Ce qu’il y a d’insupportable dans l’esprit de la F1 actuelle c’est son coté bling bling, derrière les grillage et les portail VIP. C’était un sport de passionnés. Aujourd’hui le public n’est plus là que pour la frime. D’ailleurs ecclestone n’aurait rien contre une GP au Castellet, circuit d’essai sans tribunes spectateurs.
C’est un sport anglo-saxon et fossoyé par eux. Plus facilement mediatisable que le sport automobile d’endurance (dure de faire 24 heures de suite à la télé), Ecclestone a developpé la F1 en tuant les autres. Par une cvhangement de reglementation moteur habile à la fin des années 80 il a commencé à pillé les constructeurs d’endurance. Mercedes, Peugeot, Jaguar, Toyota...
L’hyper professionnalisation et l’arrivée des constructeurs qui étaient là pour faire de la com a totalement détruit l’esprit encore très brut de la F1. Prost comparait parfois sa voiture a un camion. J’imagine la tete chez Renault si Alonso sortait çà cash... D’ailleurs c’est Nigel Mansell qui s’en souvient. En 1995 sur la premiere McLaren motorisée par Mercedes, il s’est fait lourdé au bout de 3 grand-prix pour avoir qualifié sa voiture et son moteur de mer....ique.
Dans le fond, la F1 est réélement morte à Imola en 1994. Un jeune pilote se tue, le virtuos de la F1 se tue. Et il faut attendre un nouveau drame à Monaco avec Wendlinger pour que la fédé se bouge. Prost était ecoeuré. Le soir du 1er mai 1994, il etait dans l’avion avec les invités de Renault. Prostré, il observait ces gens qui n’y connaissait rien parler comme si de rien n’était. Lui il venait de perdre son ennemi intime et 15 ans de sa vie qui venait d’etre coulé dans le béton. Seul le président Scweitzer est venu lui dire un mot.

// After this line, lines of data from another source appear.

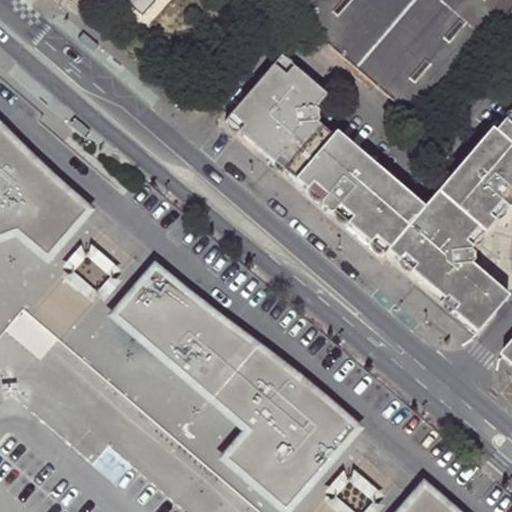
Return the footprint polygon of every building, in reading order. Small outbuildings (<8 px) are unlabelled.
[(511,0),(311,0),(298,16),(421,121),(511,12),(511,0)] [(289,57),(282,59),(274,68),(287,77),(294,68),(296,62),(289,57)] [(475,260),(471,251),(507,207),(511,208),(511,115),(497,133),(492,130),(425,208),(422,205),(420,206),(336,133),(334,136),(318,124),(320,122),(320,110),(318,108),(328,96),(294,68),(287,77),(274,68),(234,116),(246,126),(242,133),(325,204),(323,207),(332,215),(334,213),(384,256),(388,252),(420,279),(445,300),(442,305),(482,338),(511,303),(511,300),(471,266),(475,260)] [(229,122),(242,133),(246,126),(234,116),(229,122)] [(429,511),(0,142),(0,317),(13,303),(25,312),(256,511),(429,511)] [(0,341),(25,312),(13,303),(0,317),(0,341)] [(511,344),(503,356),(511,363),(511,344)] [(448,511),(425,490),(405,511),(448,511)]
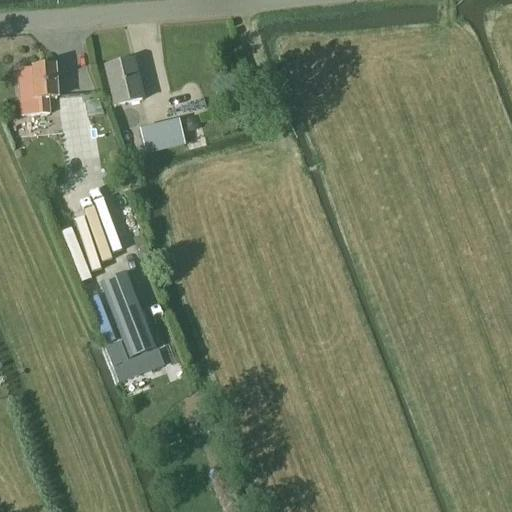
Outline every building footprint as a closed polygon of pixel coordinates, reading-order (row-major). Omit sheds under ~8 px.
[(115,108),(142,102),(132,63),(105,69),(115,108)] [(31,71),(17,72),(21,119),(49,116),(48,101),(57,100),(54,68),(31,70),(31,71)] [(185,130),(190,133),(195,132),(198,128),(196,123),(192,120),(187,121),(184,125),(185,130)] [(83,163),(101,162),(100,121),(82,122),(83,163)] [(145,156),(184,146),(178,123),(139,133),(145,156)] [(126,276),(101,286),(129,361),(155,351),(126,276)] [(119,344),(104,350),(118,386),(163,369),(157,353),(156,353),(127,364),(119,344)]
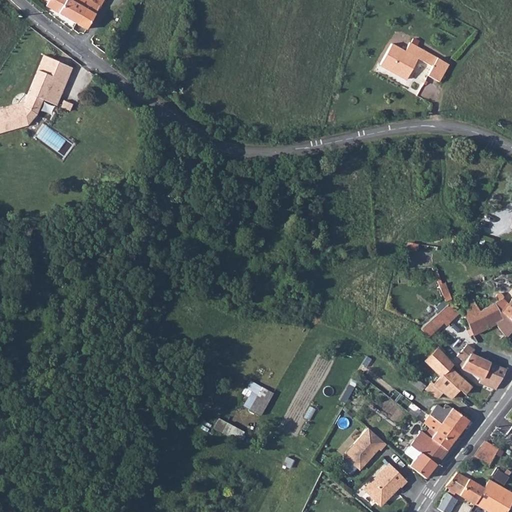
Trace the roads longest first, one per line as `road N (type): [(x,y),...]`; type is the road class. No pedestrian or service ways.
road 1 (unclassified): [(18,0),(214,144),(279,154),(442,125),(511,150)]
road 2 (tertiary): [(416,511),(511,383)]
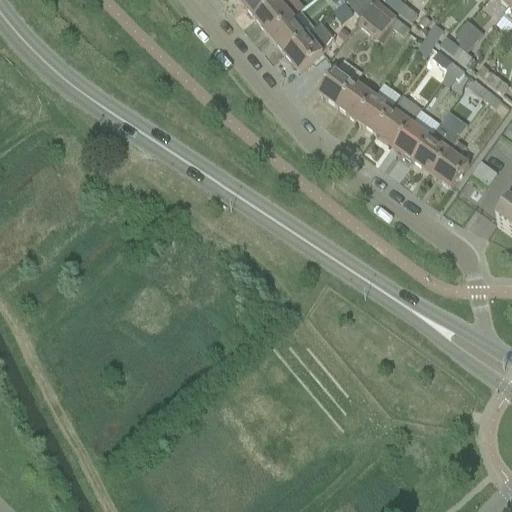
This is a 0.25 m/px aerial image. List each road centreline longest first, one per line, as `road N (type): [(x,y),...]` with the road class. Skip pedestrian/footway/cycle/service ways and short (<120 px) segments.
road 1 (secondary): [(0,15),(78,93),(418,317)]
road 2 (residential): [(456,254),(289,122),(187,0)]
road 3 (secondary): [(418,317),(511,396)]
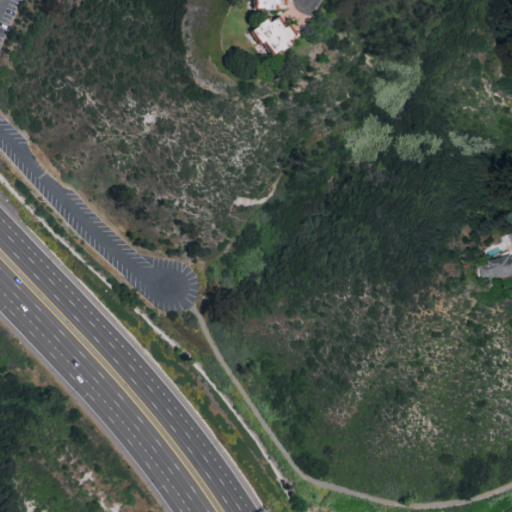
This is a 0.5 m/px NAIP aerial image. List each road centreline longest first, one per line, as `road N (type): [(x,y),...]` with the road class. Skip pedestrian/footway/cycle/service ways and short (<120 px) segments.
road 1 (motorway): [(240,511),(130,370),(0,232)]
road 2 (motorway): [(0,284),(122,415),(194,511)]
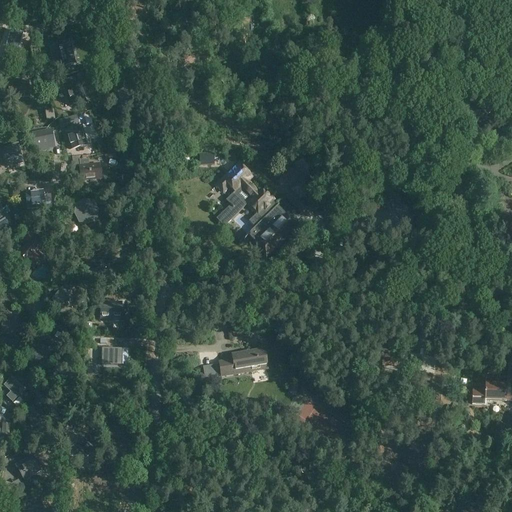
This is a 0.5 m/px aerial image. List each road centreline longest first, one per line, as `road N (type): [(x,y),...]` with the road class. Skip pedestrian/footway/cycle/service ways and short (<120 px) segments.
road 1 (unclassified): [(149,511),(160,253),(104,0)]
road 2 (track): [(158,287),(511,328)]
road 3 (track): [(422,0),(465,263),(429,318)]
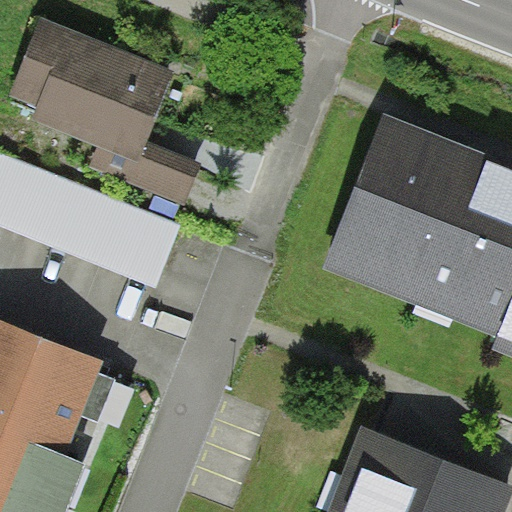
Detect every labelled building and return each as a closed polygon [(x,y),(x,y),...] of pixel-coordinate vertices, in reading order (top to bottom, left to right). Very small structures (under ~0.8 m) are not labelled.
[(155,68),(41,21),(9,98),(38,110),(33,123),(98,150),(139,167),(148,144),(176,76),(155,68)] [(511,168),(490,159),(383,117),(322,272),(498,341),(511,306),(511,168)] [(200,166),(148,144),(139,167),(98,150),(92,166),(184,205),(200,166)] [(180,224),(0,152),(0,226),(155,287),(180,224)] [(511,306),(498,341),(493,353),(511,360),(511,306)] [(103,368),(0,326),(0,511),(69,511),(87,470),(65,461),(103,368)] [(506,511),(511,500),(511,490),(360,431),(327,511),(506,511)]
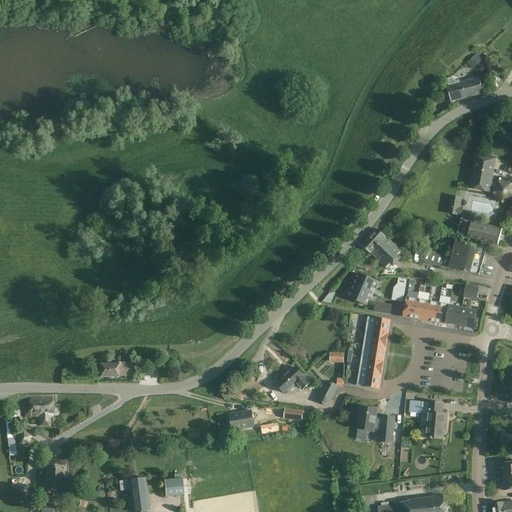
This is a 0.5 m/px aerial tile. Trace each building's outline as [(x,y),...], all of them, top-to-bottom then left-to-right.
[(484,93),(479,78),(446,88),(451,103),(484,93)] [(495,194),(503,202),(511,197),(511,190),(511,185),(500,183),(498,186),(491,182),(494,165),(475,161),(470,188),(489,192),(490,188),(496,191),(495,194)] [(447,213),(461,216),(463,208),(460,208),(462,198),(451,196),(447,213)] [(468,237),(498,245),(499,240),(502,241),(504,236),(501,235),(502,231),(472,222),(461,220),(457,234),(468,237)] [(362,246),(386,269),(402,252),(386,237),(386,238),(377,229),(362,246)] [(449,268),(479,276),(486,249),(456,241),(452,257),(420,249),(417,261),(449,270),(449,268)] [(358,274),(353,286),(373,295),(375,290),(374,289),(377,282),(358,274)] [(398,285),(394,289),(405,291),(407,280),(399,279),(398,285)] [(373,295),(353,286),(348,298),(367,306),(370,299),(371,300),(373,295)] [(479,288),(466,286),(464,298),(477,300),(479,288)] [(419,301),(407,299),(403,317),(415,319),(419,301)] [(430,303),(419,301),(415,319),(427,321),(430,303)] [(442,305),(430,303),(427,321),(439,323),(442,305)] [(390,315),(391,306),(376,304),(374,312),(390,315)] [(450,306),(442,305),(439,323),(447,325),(447,324),(450,325),(453,307),(450,307),(450,306)] [(465,309),(453,307),(450,325),(462,327),(465,309)] [(477,312),(465,309),(462,327),(474,329),(477,312)] [(390,321),(368,318),(366,331),(388,335),(390,321)] [(388,335),(366,331),(363,345),(386,349),(388,335)] [(386,349),(363,345),(361,359),(384,362),(386,349)] [(384,362),(361,359),(359,372),(382,376),(384,362)] [(100,378),(118,378),(118,377),(132,377),(132,365),(131,365),(131,363),(119,363),(119,364),(100,364),(100,378)] [(276,386),(283,394),(296,383),(303,390),(310,383),(295,368),(285,377),(282,377),(279,380),(279,382),(276,386)] [(382,376),(359,372),(357,386),(364,387),(364,388),(379,390),(382,376)] [(329,407),(339,387),(327,381),(317,400),(329,407)] [(39,417),(39,427),(50,427),(49,417),(53,417),(53,414),(54,413),(53,398),(27,398),(28,408),(24,408),(24,417),(27,417),(39,417)] [(427,438),(443,439),(443,431),(445,432),(446,415),(442,415),(443,404),(430,403),(423,403),(422,414),(429,414),(427,438)] [(285,408),(283,419),(302,422),(304,411),(285,408)] [(377,411),(359,408),(358,417),(360,417),(358,430),(359,430),(359,433),(367,434),(367,431),(374,432),(374,431),(380,432),(380,442),(393,444),(395,418),(381,417),(381,419),(376,418),(377,411)] [(230,415),(232,431),(254,427),(251,411),(230,415)] [(9,456),(16,455),(13,420),(6,420),(9,456)] [(198,429),(187,431),(188,440),(199,438),(198,429)] [(16,437),(19,445),(27,445),(30,437),(23,432),(16,437)] [(511,462),(501,464),(505,491),(511,490),(511,462)] [(46,491),(63,492),(64,483),(62,483),(63,468),(47,468),(46,491)] [(164,482),(165,497),(183,495),(182,481),(181,481),(181,475),(174,476),(174,481),(164,482)] [(129,490),(131,511),(136,511),(149,510),(145,478),(128,480),(119,482),(120,491),(129,490)] [(377,507),(378,511),(445,511),(443,496),(409,500),(409,503),(402,503),(402,504),(400,504),(377,507)] [(511,511),(511,501),(493,505),(494,511),(511,511)]
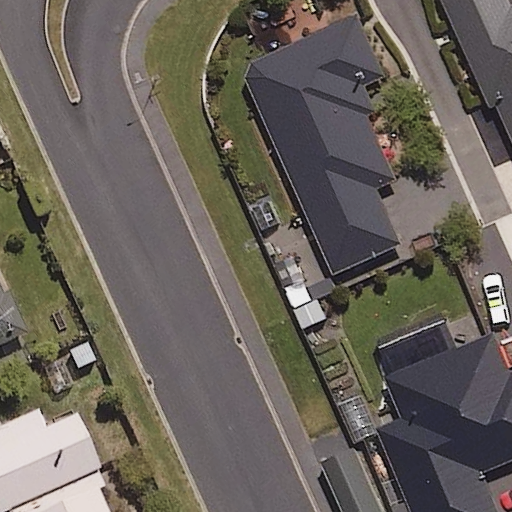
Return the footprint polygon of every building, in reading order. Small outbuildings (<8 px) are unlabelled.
[(511,6),(509,0),(445,0),(497,114),(503,112),(511,130),(511,6)] [(378,192),(397,184),(367,115),(375,111),(366,90),(387,80),(361,21),(247,71),(344,289),(408,261),(378,192)] [(0,354),(21,345),(0,296),(0,354)] [(478,308),(383,349),(414,422),(385,434),(418,511),(496,511),(484,479),(511,467),(511,366),(499,337),(492,340),(478,308)] [(0,511),(26,511),(99,482),(74,425),(45,437),(37,419),(0,435),(0,511)] [(99,482),(26,511),(104,511),(97,494),(103,491),(99,482)]
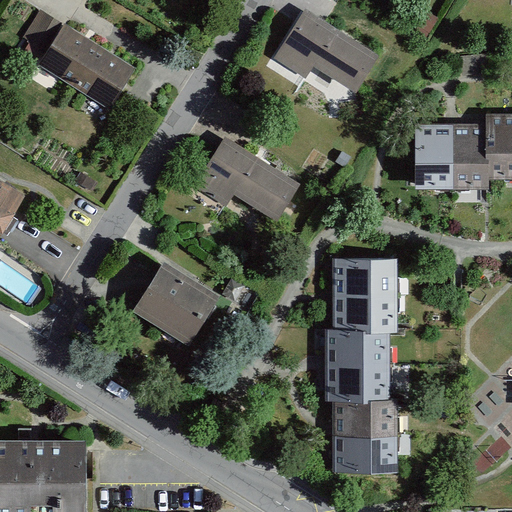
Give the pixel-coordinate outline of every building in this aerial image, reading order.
[(278,60),(311,79),(319,66),(362,92),(384,55),(308,10),(278,60)] [(135,75),(66,30),(40,69),(109,114),(135,75)] [(511,119),(487,119),(487,127),(487,186),(511,186),(511,119)] [(487,127),(417,127),(417,186),(487,186),(487,127)] [(230,136),(198,187),(230,208),(239,194),(282,221),(306,184),(230,136)] [(0,184),(0,244),(27,202),(0,184)] [(169,261),(138,312),(193,345),(224,295),(169,261)] [(400,263),(333,262),(333,336),(392,337),(400,337),(400,263)] [(333,336),(327,336),(326,407),(331,407),(391,407),(392,337),(333,336)] [(331,407),(332,481),(399,481),(399,407),(391,407),(331,407)] [(0,511),(90,511),(92,443),(0,442),(0,511)]
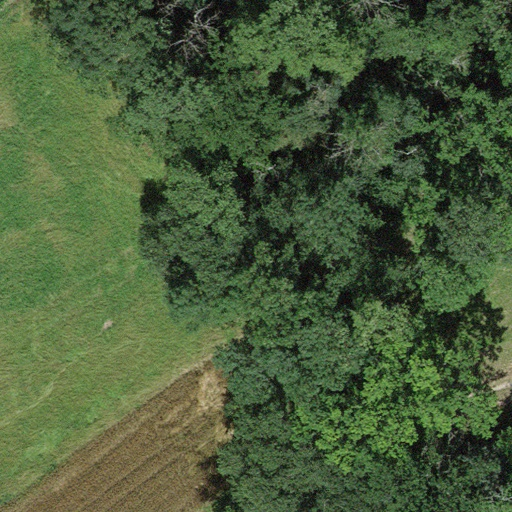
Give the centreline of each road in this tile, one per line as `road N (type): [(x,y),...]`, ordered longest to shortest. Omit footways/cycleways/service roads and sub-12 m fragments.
road 1 (track): [(315,0),(390,358),(382,401)]
road 2 (track): [(245,511),(382,401)]
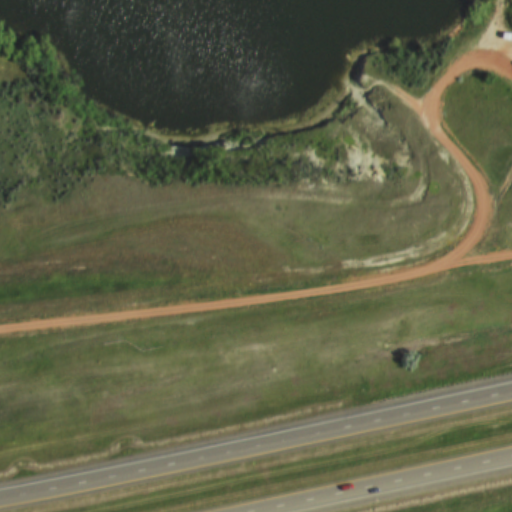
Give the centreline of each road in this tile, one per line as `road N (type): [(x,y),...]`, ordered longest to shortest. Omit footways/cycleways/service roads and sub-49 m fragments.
road 1 (motorway): [(511,396),(0,499)]
road 2 (motorway): [(297,511),(511,467)]
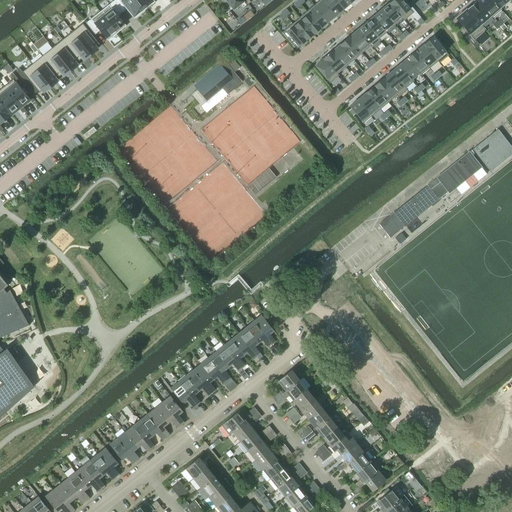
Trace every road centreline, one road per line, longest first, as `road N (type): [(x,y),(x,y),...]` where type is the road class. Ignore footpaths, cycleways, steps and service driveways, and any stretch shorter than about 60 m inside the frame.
road 1 (residential): [(374,0),(289,73),(325,114),(463,0)]
road 2 (residential): [(250,387),(301,349),(281,325),(314,290),(444,440)]
road 3 (residential): [(190,0),(0,152)]
road 4 (residential): [(349,511),(250,387)]
road 5 (residential): [(146,470),(250,387)]
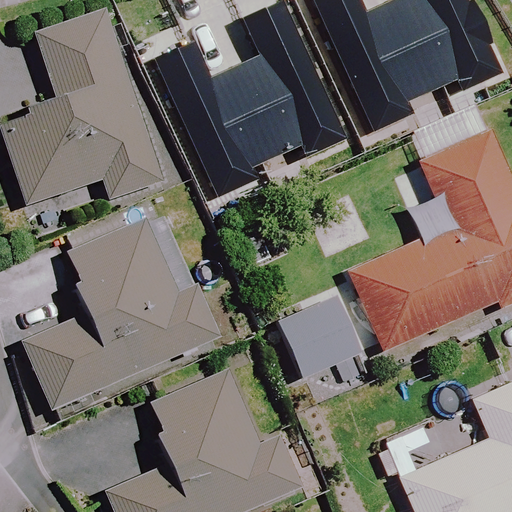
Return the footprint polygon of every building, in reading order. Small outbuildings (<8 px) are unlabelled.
[(352,0),(306,0),(366,131),(403,114),(397,101),(425,88),(385,1),(358,13),(352,0)] [(493,71),(460,0),(385,0),(385,1),(425,88),(449,77),(454,88),(493,71)] [(337,137),(275,2),(237,19),(253,56),(229,67),(269,154),(293,144),(298,155),(337,137)] [(160,185),(107,12),(32,36),(55,110),(0,126),(0,130),(24,207),(99,184),(104,202),(160,185)] [(184,40),(146,58),(211,197),(247,181),(241,167),(269,154),(229,67),(202,79),(184,40)] [(511,198),(511,199),(486,139),(417,168),(434,207),(410,217),(422,246),(349,276),(381,352),(496,304),(499,310),(511,304),(511,198)] [(186,292),(154,218),(64,257),(90,317),(21,346),(50,412),(216,340),(194,289),(186,292)] [(357,354),(329,300),(276,328),(304,381),(357,354)] [(252,447),(218,366),(141,398),(169,465),(103,493),(110,511),(248,511),(294,493),(272,439),(252,447)] [(511,511),(511,385),(471,404),(487,442),(398,481),(411,511),(511,511)]
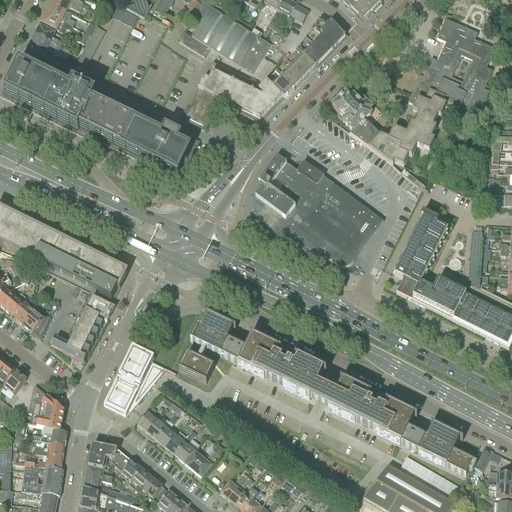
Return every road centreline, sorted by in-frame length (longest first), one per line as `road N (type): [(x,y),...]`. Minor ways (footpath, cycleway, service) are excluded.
road 1 (unclassified): [(237,291),(264,327),(511,453)]
road 2 (primary): [(237,291),(511,429)]
road 3 (primary): [(511,403),(312,301)]
road 4 (residential): [(511,374),(356,294)]
road 5 (tertiary): [(251,158),(365,43)]
road 6 (residential): [(203,511),(80,410)]
road 7 (primary): [(24,186),(161,255)]
road 8 (unclassified): [(117,204),(81,159),(0,119)]
road 9 (primary): [(117,204),(0,149)]
road 10 (primary): [(312,301),(197,243)]
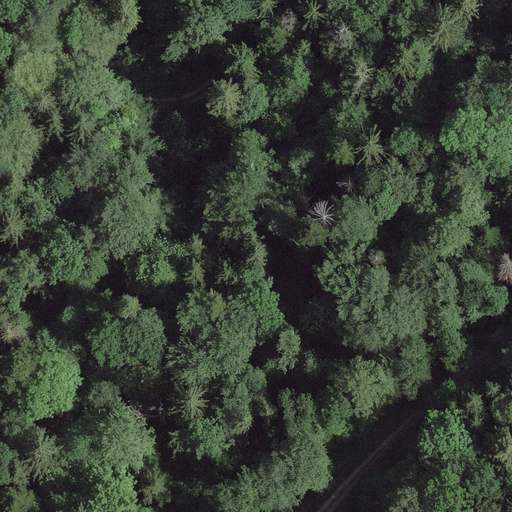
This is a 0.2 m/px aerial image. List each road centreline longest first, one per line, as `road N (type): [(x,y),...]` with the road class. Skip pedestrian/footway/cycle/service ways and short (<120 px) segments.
road 1 (track): [(260,0),(218,79),(183,104),(128,97),(0,43)]
road 2 (track): [(323,511),(511,331)]
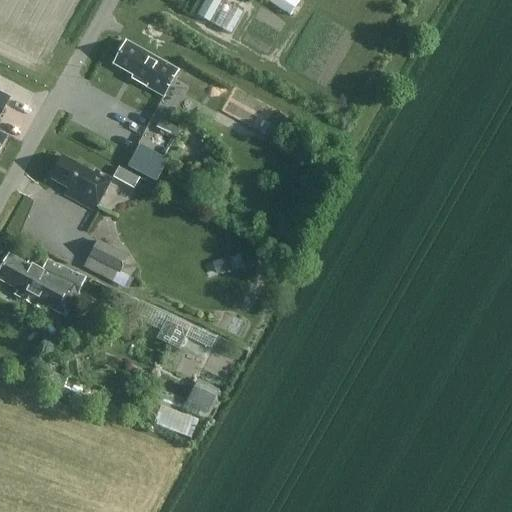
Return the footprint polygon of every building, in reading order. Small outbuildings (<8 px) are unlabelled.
[(299,1),(296,0),(263,0),(290,16),(299,1)] [(162,96),(177,71),(126,42),(113,65),(134,76),(132,79),(162,96)] [(0,149),(7,137),(0,133),(0,116),(9,98),(0,93),(0,149)] [(156,182),(168,161),(139,145),(127,167),(156,182)] [(96,208),(112,180),(79,162),(77,165),(63,157),(50,179),(76,193),(74,196),(96,208)] [(115,179),(137,189),(143,178),(121,167),(115,179)] [(197,187),(211,182),(206,168),(192,173),(197,187)] [(90,257),(120,272),(127,258),(128,257),(127,257),(97,242),(90,257)] [(27,265),(9,255),(0,270),(0,280),(20,292),(18,296),(45,312),(48,307),(65,317),(86,279),(48,259),(43,269),(29,261),(27,265)] [(217,275),(232,270),(228,258),(213,263),(217,275)] [(66,398),(93,409),(98,399),(96,398),(77,390),(65,385),(68,379),(61,376),(49,371),(42,387),(45,389),(51,391),(66,398)] [(207,414),(219,391),(198,380),(186,403),(207,414)]
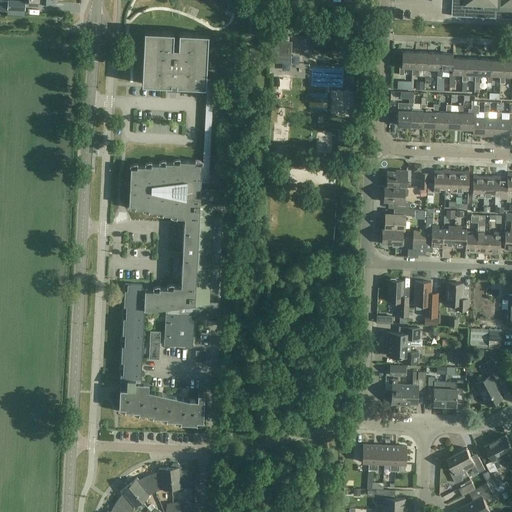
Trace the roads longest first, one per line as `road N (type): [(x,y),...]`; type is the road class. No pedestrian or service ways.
road 1 (tertiary): [(70,444),(97,0)]
road 2 (residential): [(426,427),(363,424),(370,263)]
road 3 (residential): [(199,511),(203,451),(70,444)]
road 4 (residential): [(379,149),(384,0)]
road 5 (residential): [(370,263),(511,271)]
road 6 (residential): [(511,154),(379,149)]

Après cela on est entré dans l’air de la com et de la fiabilité. Un pilote allemand assez génial aussi s’est taillé un palmares énorme parce que sa voiture ne cassait jamais. Malheureusement pour lui, certains n’oublieront pas les méthodes de son manager Jean Todt, particulièrement à Zeltweg où Barrichello du s’arreter dans le dernier virage. Comme Ickx au Dakar à l’époque Peugeot, où comme en 1993 au Mans lorsque ce petit napoléon d’opérette figea les positions de ses voitures en tête. Il parait que c’est çà le réalisme. Et tout le sport automobile en a perdu son esprit chevaleresque et bourru. Les nouveaux titans sont morts et enterrés.